Reproduce each of the items below exactly as they appear, but omit the pictures from your copy.

BEGIN SOURCE INFORMATION

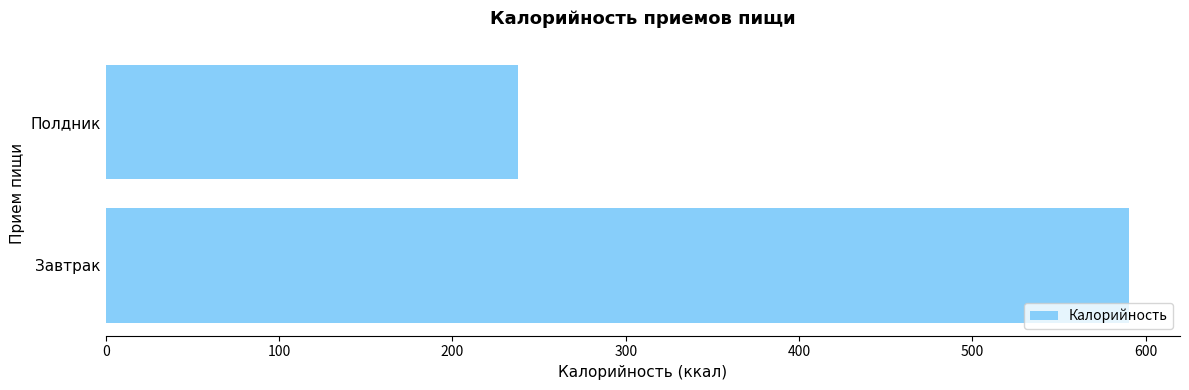

What is the minimum value shown in the chart?

237.6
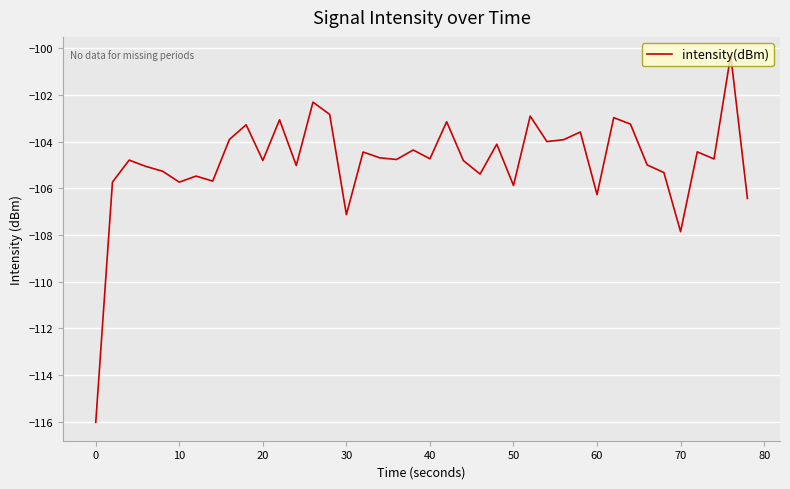

What is the difference between the maximum and minimum values?

15.7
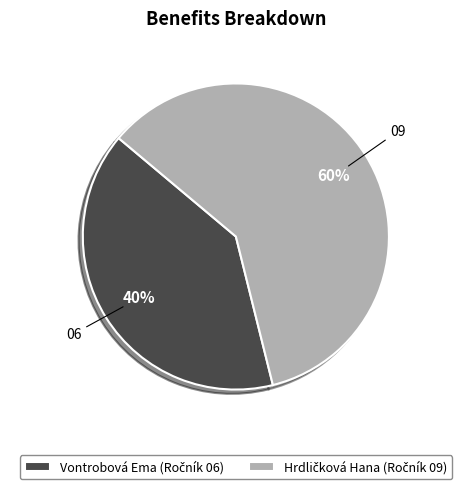

To the nearest percent, what is the difference between the largest and smallest slice percentages?

20%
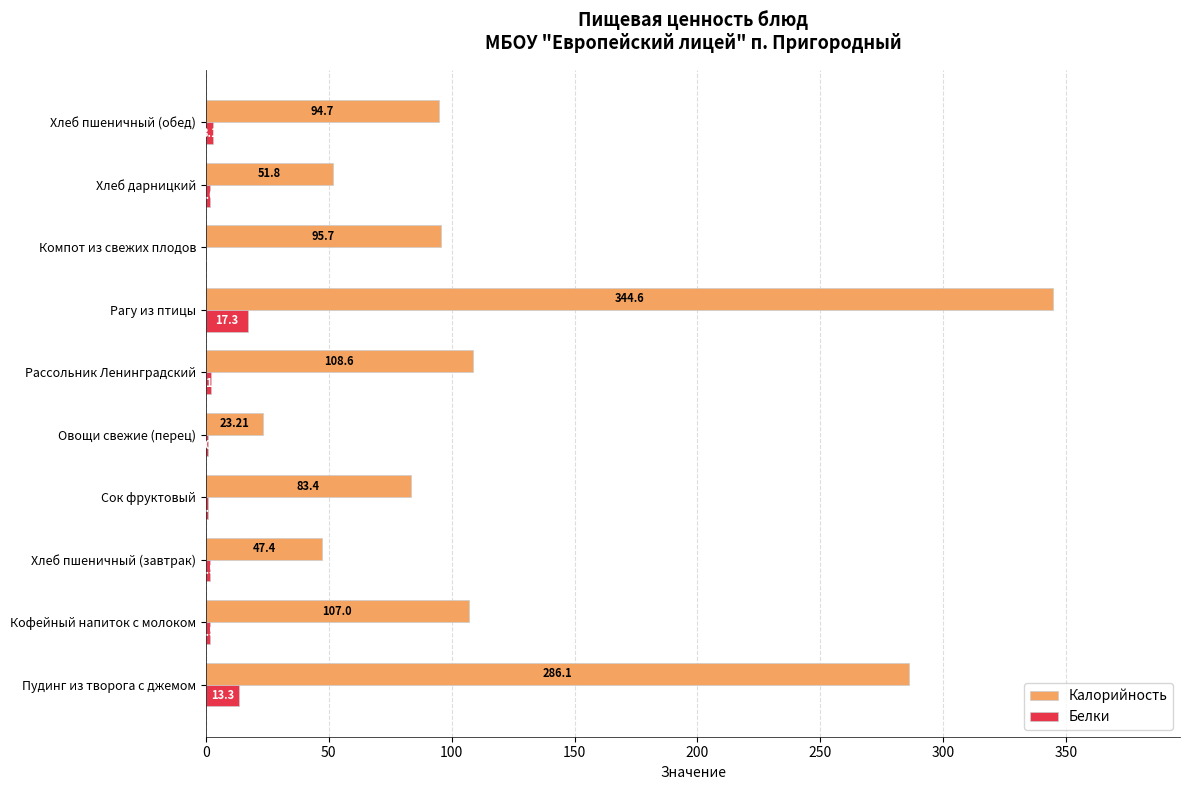

Between Хлеб пшеничный (завтрак) and Компот из свежих плодов, which series saw the biggest shift?

Калорийность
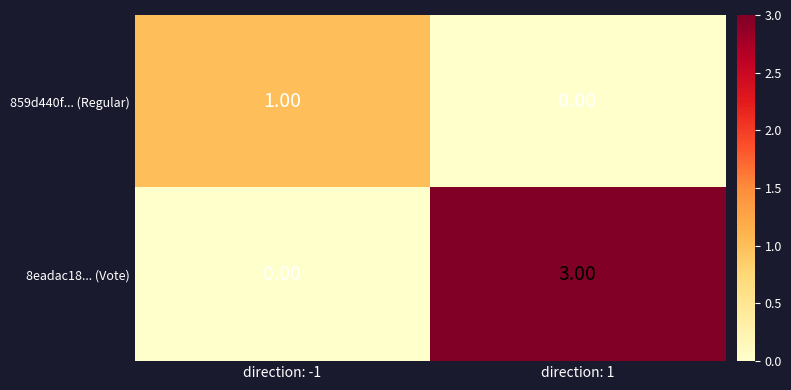

List the labels in order of 8eadac18... (Vote) value, smallest first.

direction: -1, direction: 1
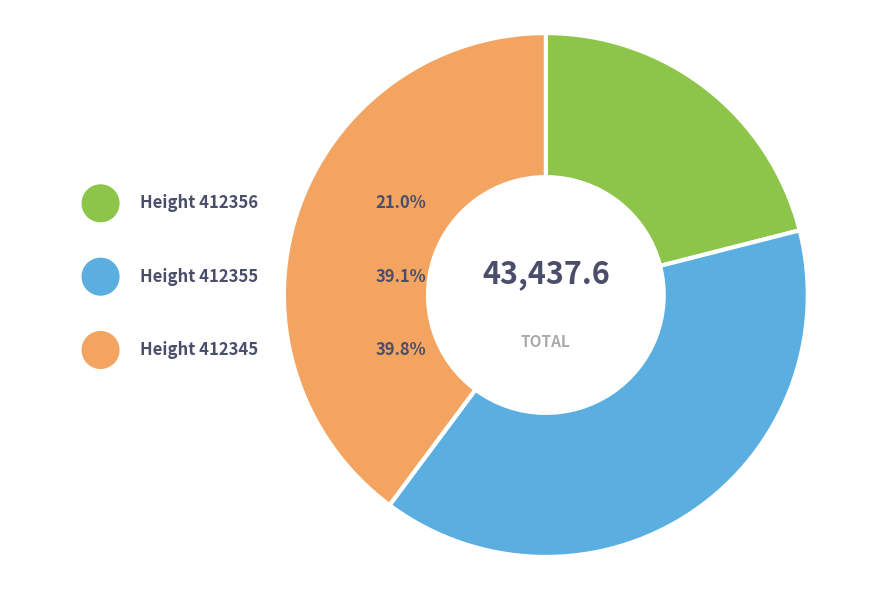

To the nearest percent, what percentage of the pie is 412345?

40%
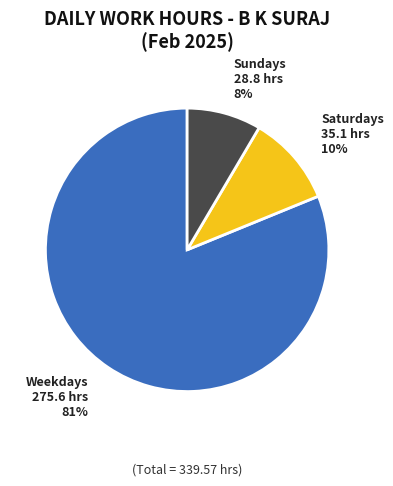

Does any single category account for the majority?

Yes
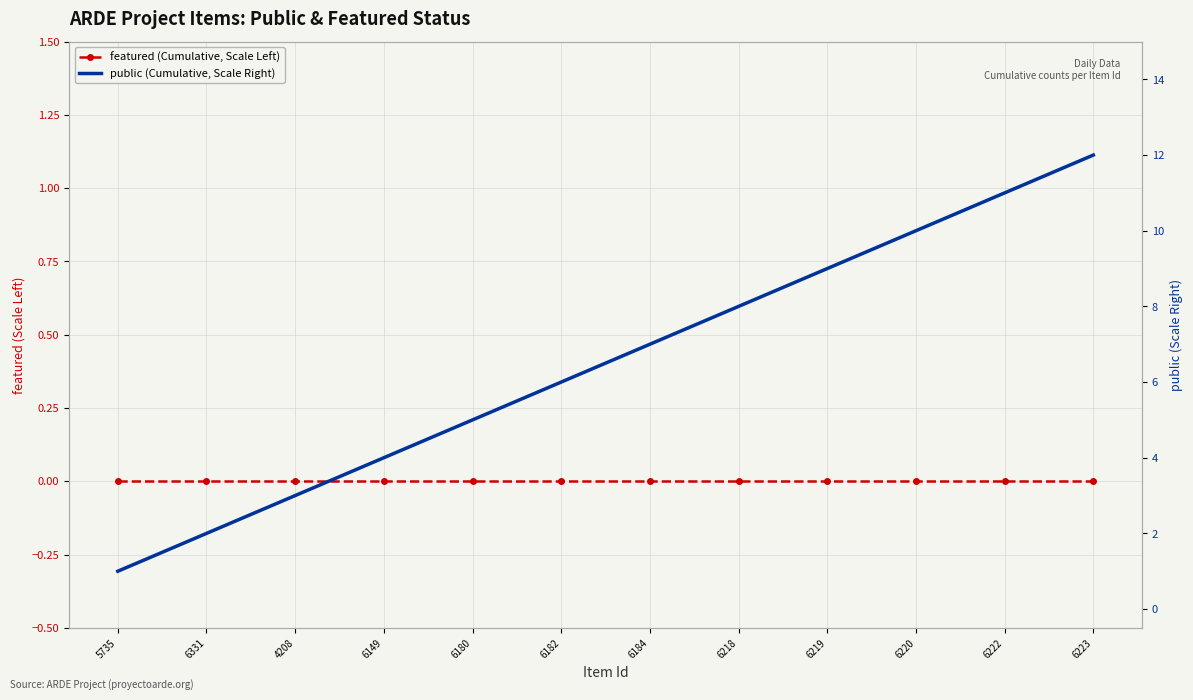

Rank the series by their maximum value, from highest to lowest.

public (Cumulative, Scale Right), featured (Cumulative, Scale Left)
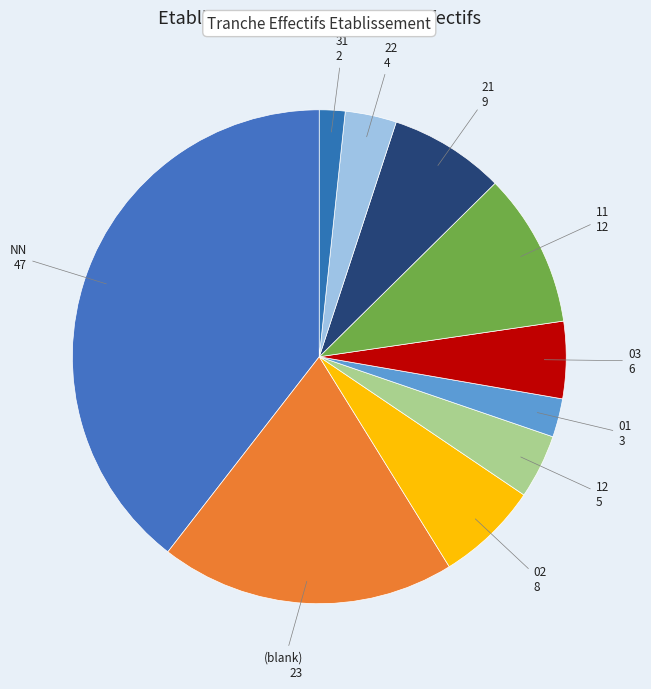

Count the number of slices in the pie.

10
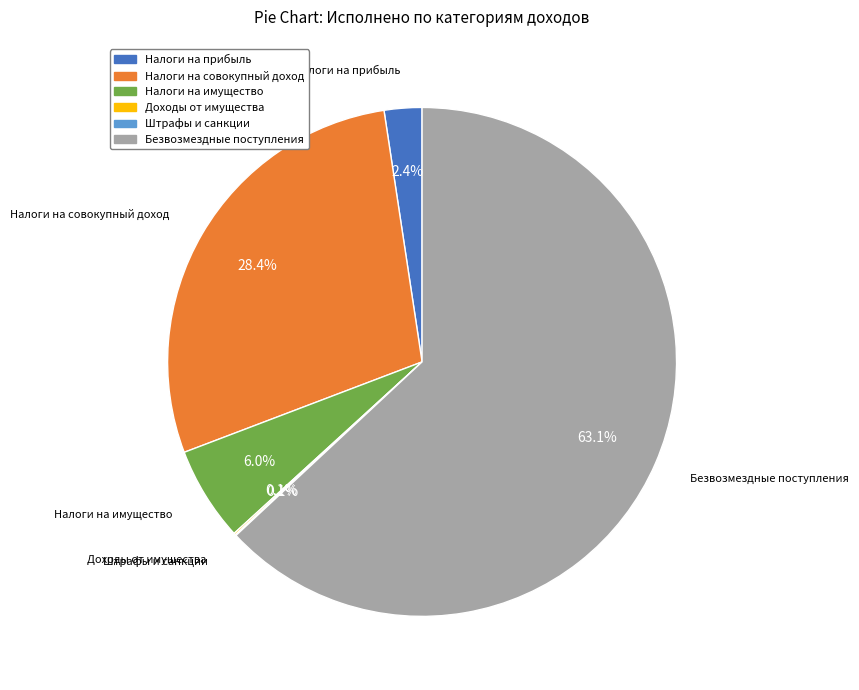

Is there a majority slice in this chart?

Yes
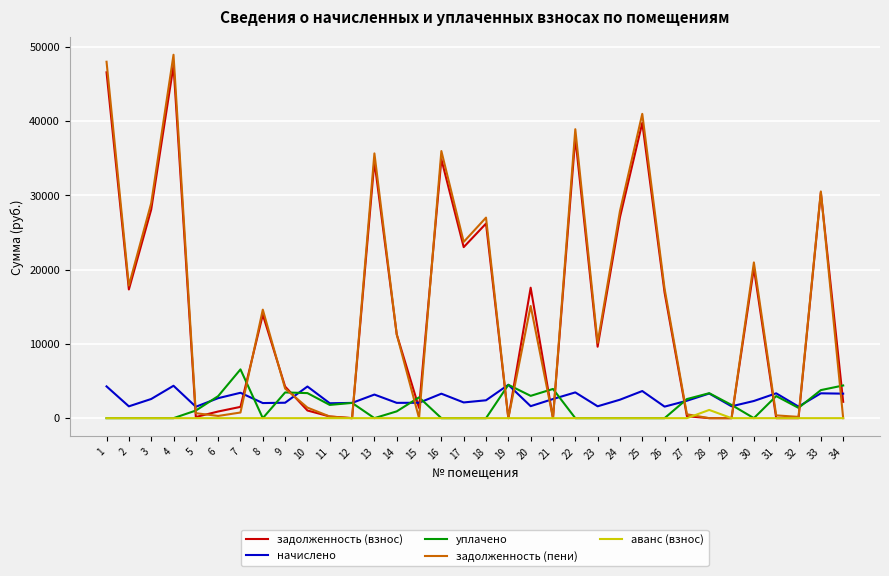

What is the maximum value shown in the chart?

48903.1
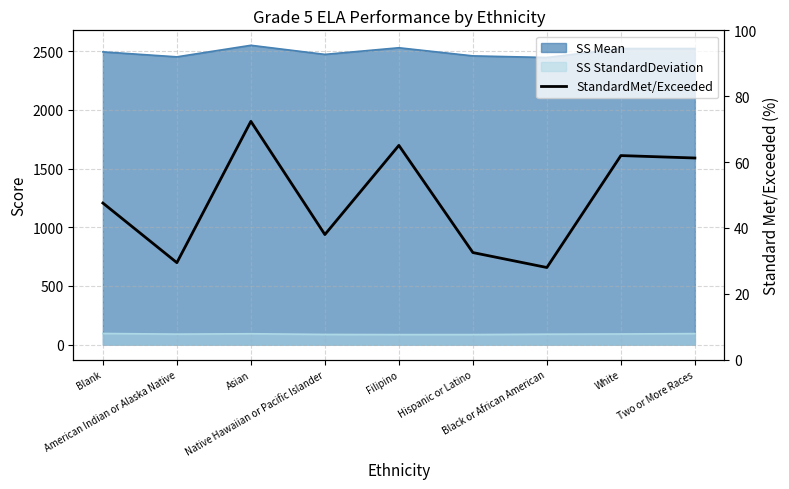

How many categories are shown in the chart?

9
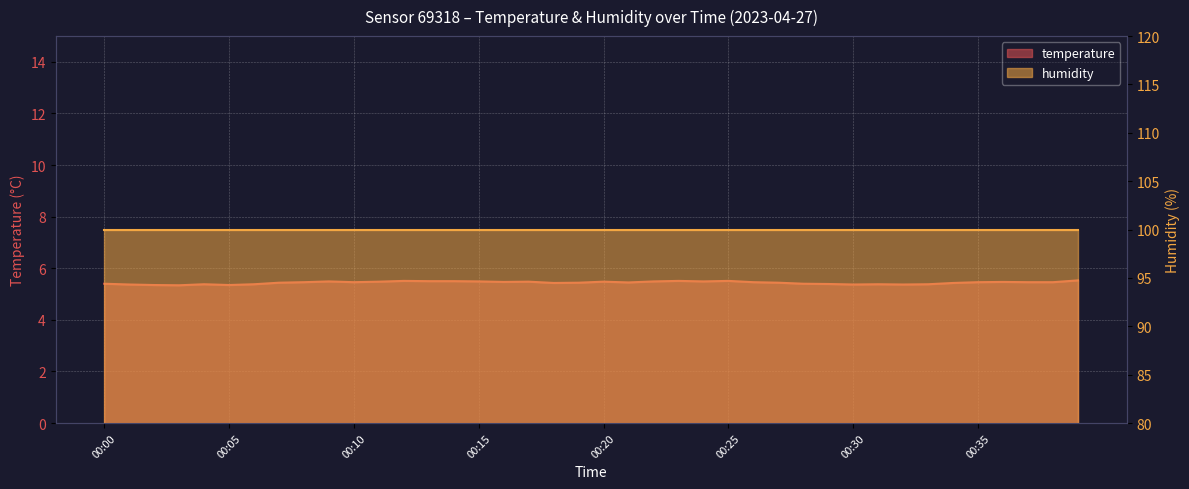

Reading right to left, what are all the values shown in this chart?

00:39=5.5	00:38=5.5	00:37=5.5	00:36=5.5	00:35=5.5	00:34=5.4	00:33=5.4	00:32=5.4	00:31=5.4	00:30=5.4	00:29=5.4	00:28=5.4	00:27=5.4	00:26=5.5	00:25=5.5	00:24=5.5	00:23=5.5	00:22=5.5	00:21=5.5	00:20=5.5	00:19=5.4	00:18=5.4	00:17=5.5	00:16=5.5	00:15=5.5	00:14=5.5	00:13=5.5	00:12=5.5	00:11=5.5	00:10=5.5	00:09=5.5	00:08=5.5	00:07=5.4	00:06=5.4	00:05=5.3	00:04=5.4	00:03=5.3	00:02=5.3	00:01=5.4	00:00=5.4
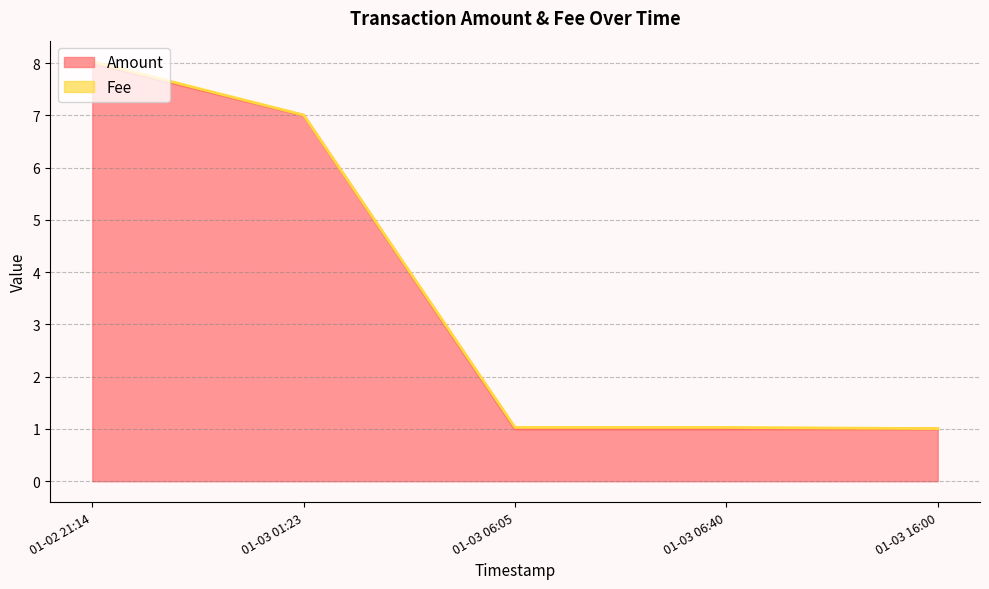

What are all the series names shown in the legend?

Amount, Fee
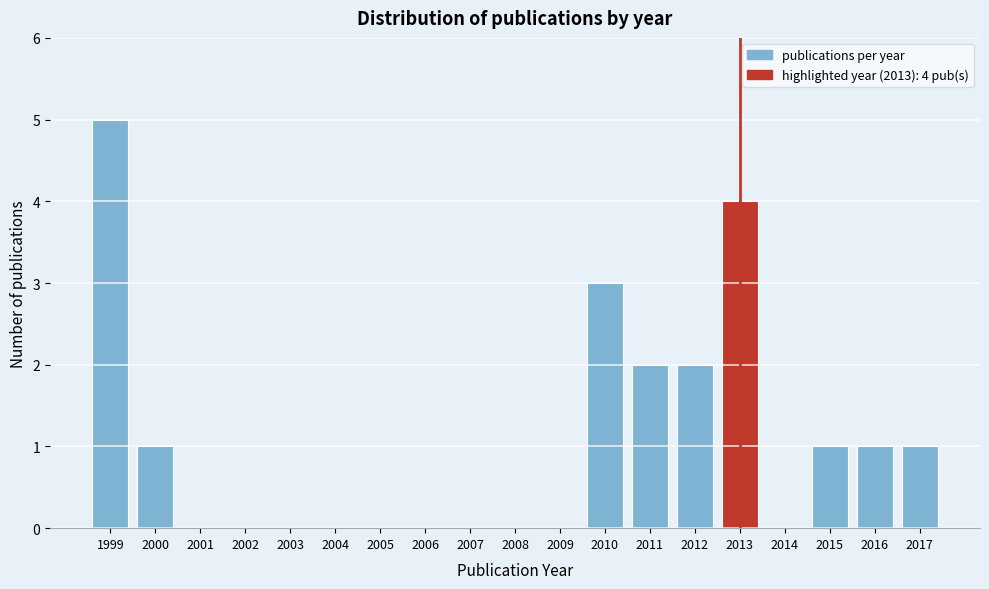

Which range on the x-axis has the tallest bar?

1998.5 to 1999.5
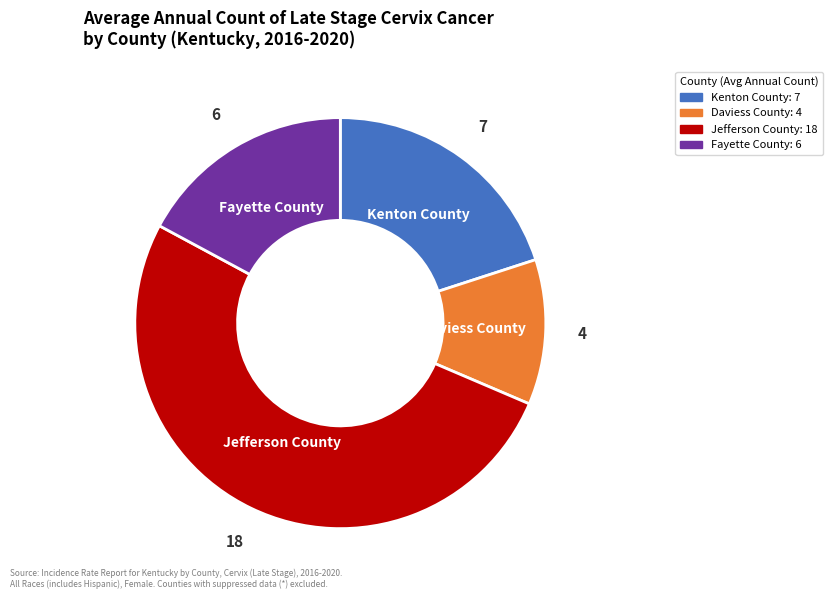

Rank the categories by value from lowest to highest.

Daviess County, Fayette County, Kenton County, Jefferson County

END SOURCE INFORMATION

### RESPONSE BOX
What is the minimum value shown in the chart?

237.6

What is the difference between the maximum and minimum values?

15.7

To the nearest percent, what is the difference between the largest and smallest slice percentages?

20%

Between Хлеб пшеничный (завтрак) and Компот из свежих плодов, which series saw the biggest shift?

Калорийность

List the labels in order of 8eadac18... (Vote) value, smallest first.

direction: -1, direction: 1

To the nearest percent, what percentage of the pie is 412345?

40%

Does any single category account for the majority?

Yes

Rank the series by their maximum value, from highest to lowest.

public (Cumulative, Scale Right), featured (Cumulative, Scale Left)

Count the number of slices in the pie.

10

Is there a majority slice in this chart?

Yes

What is the maximum value shown in the chart?

48903.1

How many categories are shown in the chart?

9

Reading right to left, what are all the values shown in this chart?

00:39=5.5	00:38=5.5	00:37=5.5	00:36=5.5	00:35=5.5	00:34=5.4	00:33=5.4	00:32=5.4	00:31=5.4	00:30=5.4	00:29=5.4	00:28=5.4	00:27=5.4	00:26=5.5	00:25=5.5	00:24=5.5	00:23=5.5	00:22=5.5	00:21=5.5	00:20=5.5	00:19=5.4	00:18=5.4	00:17=5.5	00:16=5.5	00:15=5.5	00:14=5.5	00:13=5.5	00:12=5.5	00:11=5.5	00:10=5.5	00:09=5.5	00:08=5.5	00:07=5.4	00:06=5.4	00:05=5.3	00:04=5.4	00:03=5.3	00:02=5.3	00:01=5.4	00:00=5.4

What are all the series names shown in the legend?

Amount, Fee

Which range on the x-axis has the tallest bar?

1998.5 to 1999.5

Rank the categories by value from lowest to highest.

Daviess County, Fayette County, Kenton County, Jefferson County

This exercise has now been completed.